### How to complete this task:
Format everything from the start of the items below down to the line containing "3: (914, 548)" as a numbered list, leaving out blank lines.

### Excerpted records:

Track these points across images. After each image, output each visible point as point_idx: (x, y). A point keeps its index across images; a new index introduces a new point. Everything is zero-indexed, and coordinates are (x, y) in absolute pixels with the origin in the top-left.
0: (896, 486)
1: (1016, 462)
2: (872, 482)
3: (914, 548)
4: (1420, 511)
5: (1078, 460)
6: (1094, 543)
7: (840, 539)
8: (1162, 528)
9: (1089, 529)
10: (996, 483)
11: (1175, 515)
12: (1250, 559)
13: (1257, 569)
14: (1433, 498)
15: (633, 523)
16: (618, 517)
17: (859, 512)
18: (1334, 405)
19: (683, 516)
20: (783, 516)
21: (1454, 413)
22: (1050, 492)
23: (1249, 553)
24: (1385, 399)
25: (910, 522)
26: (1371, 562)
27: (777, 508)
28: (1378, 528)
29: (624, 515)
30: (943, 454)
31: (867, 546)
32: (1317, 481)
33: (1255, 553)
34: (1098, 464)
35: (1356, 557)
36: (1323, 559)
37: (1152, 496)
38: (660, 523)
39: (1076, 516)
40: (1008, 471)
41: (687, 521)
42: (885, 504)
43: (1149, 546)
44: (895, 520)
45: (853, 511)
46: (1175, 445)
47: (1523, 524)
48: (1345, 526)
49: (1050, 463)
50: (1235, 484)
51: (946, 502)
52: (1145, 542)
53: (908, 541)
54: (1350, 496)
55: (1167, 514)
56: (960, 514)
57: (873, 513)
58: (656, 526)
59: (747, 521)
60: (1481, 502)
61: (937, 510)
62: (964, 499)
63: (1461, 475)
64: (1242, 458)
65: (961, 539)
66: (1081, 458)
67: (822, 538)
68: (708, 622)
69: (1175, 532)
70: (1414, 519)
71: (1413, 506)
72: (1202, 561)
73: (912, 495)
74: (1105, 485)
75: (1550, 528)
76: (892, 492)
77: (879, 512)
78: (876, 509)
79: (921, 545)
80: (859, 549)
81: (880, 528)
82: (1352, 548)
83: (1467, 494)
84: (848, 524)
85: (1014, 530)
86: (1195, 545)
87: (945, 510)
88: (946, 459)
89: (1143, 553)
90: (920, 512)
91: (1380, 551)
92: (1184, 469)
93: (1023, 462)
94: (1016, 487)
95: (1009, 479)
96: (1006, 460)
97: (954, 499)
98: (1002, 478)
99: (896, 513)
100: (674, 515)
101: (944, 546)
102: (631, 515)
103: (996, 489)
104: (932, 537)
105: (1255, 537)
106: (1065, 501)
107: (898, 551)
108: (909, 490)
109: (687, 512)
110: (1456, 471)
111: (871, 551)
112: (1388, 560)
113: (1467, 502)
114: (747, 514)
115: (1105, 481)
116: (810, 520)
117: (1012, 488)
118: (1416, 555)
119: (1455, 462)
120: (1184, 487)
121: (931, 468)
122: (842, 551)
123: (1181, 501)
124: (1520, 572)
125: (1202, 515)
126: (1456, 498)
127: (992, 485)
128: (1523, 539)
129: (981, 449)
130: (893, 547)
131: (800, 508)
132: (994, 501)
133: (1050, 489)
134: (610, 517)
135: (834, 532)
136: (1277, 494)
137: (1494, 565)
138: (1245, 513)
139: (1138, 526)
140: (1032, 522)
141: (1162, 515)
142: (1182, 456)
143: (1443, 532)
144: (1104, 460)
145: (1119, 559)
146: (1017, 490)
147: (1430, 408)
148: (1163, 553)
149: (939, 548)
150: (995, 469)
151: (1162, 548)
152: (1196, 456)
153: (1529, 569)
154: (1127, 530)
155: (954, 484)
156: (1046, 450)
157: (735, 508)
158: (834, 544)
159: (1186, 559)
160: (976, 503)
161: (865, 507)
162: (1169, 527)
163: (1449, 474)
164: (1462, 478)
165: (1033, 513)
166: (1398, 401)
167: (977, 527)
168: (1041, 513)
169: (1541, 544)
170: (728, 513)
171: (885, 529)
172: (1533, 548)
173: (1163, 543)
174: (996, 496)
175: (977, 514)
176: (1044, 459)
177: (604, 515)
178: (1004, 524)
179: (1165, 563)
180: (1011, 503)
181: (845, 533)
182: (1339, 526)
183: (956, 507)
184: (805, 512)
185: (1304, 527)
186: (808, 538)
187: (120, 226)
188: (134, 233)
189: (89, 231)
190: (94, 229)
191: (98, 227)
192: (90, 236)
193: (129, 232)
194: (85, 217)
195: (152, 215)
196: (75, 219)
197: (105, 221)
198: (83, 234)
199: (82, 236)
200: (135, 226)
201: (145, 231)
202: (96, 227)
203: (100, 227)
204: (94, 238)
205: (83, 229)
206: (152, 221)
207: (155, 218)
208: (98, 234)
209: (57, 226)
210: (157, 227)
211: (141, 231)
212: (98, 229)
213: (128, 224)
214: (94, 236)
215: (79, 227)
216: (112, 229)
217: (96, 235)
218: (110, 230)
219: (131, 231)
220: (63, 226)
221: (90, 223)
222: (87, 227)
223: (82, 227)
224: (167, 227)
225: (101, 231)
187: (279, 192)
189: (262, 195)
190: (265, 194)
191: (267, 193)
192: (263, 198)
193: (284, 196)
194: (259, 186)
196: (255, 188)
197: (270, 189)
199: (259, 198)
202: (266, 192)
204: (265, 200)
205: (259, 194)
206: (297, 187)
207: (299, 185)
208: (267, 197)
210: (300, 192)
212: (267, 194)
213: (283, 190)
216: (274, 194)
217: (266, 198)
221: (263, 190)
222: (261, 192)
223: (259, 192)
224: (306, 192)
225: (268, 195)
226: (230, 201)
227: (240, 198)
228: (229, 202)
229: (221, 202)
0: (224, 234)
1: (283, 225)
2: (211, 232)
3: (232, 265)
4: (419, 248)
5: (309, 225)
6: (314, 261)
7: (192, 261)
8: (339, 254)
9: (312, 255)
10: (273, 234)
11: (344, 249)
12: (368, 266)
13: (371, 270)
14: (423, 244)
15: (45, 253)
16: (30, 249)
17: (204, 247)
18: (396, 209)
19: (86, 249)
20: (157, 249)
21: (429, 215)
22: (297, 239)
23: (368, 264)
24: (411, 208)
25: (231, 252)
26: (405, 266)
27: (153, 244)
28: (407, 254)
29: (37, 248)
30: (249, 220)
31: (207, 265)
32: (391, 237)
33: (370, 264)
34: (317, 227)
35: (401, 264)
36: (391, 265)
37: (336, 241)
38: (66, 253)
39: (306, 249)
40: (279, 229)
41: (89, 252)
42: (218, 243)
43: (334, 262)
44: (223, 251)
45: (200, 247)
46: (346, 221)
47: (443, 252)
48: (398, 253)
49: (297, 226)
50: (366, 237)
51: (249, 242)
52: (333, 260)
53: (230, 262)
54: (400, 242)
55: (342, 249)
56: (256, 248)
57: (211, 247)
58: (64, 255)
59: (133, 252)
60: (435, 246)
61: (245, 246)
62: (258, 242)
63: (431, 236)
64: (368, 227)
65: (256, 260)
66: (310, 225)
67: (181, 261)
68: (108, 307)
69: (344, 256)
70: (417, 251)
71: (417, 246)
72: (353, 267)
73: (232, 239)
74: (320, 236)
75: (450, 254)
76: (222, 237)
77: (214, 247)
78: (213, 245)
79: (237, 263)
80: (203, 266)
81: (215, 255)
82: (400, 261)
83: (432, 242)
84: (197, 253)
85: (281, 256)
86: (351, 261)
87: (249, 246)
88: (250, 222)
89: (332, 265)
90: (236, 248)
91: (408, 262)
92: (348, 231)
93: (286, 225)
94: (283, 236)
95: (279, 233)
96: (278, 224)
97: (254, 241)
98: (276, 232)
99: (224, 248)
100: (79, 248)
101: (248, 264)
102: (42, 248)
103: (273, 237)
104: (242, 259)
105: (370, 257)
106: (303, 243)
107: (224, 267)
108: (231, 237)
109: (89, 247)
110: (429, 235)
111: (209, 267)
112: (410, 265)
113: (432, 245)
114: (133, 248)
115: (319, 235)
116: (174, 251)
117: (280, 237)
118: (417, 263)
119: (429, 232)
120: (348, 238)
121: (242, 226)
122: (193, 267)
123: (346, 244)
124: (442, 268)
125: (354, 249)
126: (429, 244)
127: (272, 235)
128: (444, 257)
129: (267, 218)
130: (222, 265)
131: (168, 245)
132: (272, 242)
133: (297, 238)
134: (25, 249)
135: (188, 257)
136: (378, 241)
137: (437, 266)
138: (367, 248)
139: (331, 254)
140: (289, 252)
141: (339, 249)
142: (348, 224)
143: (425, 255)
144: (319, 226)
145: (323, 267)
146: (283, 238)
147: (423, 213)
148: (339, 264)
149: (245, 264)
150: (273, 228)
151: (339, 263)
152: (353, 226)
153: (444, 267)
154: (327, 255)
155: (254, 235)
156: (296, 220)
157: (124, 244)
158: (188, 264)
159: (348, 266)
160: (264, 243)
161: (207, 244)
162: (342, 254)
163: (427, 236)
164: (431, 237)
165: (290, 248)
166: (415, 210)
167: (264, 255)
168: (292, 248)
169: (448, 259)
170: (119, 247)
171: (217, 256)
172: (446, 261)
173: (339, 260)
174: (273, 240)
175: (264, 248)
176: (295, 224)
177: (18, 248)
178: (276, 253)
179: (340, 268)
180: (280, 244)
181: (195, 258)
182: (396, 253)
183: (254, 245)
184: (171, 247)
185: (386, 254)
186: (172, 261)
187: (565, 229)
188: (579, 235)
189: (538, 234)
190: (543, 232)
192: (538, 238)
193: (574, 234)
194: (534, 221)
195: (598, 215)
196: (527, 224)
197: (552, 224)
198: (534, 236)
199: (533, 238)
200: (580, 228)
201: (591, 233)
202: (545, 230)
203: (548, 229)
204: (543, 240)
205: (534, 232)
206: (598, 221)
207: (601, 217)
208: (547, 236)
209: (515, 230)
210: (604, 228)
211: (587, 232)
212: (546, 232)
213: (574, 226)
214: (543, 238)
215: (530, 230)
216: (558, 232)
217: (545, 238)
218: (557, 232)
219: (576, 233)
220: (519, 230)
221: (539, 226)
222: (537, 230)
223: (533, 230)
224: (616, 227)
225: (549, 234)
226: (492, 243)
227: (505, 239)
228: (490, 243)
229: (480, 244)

### Solved exercise:
1. Track these points across images. After each image, output each visible point as point_idx: (x, y). A point keeps its index across images; a new index introduces a new point. Everything is zero-indexed, and coordinates are (x, y) in absolute pixels with the origin in the top-left.
2. 0: (896, 486)
3. 1: (1016, 462)
4. 2: (872, 482)
5. 3: (914, 548)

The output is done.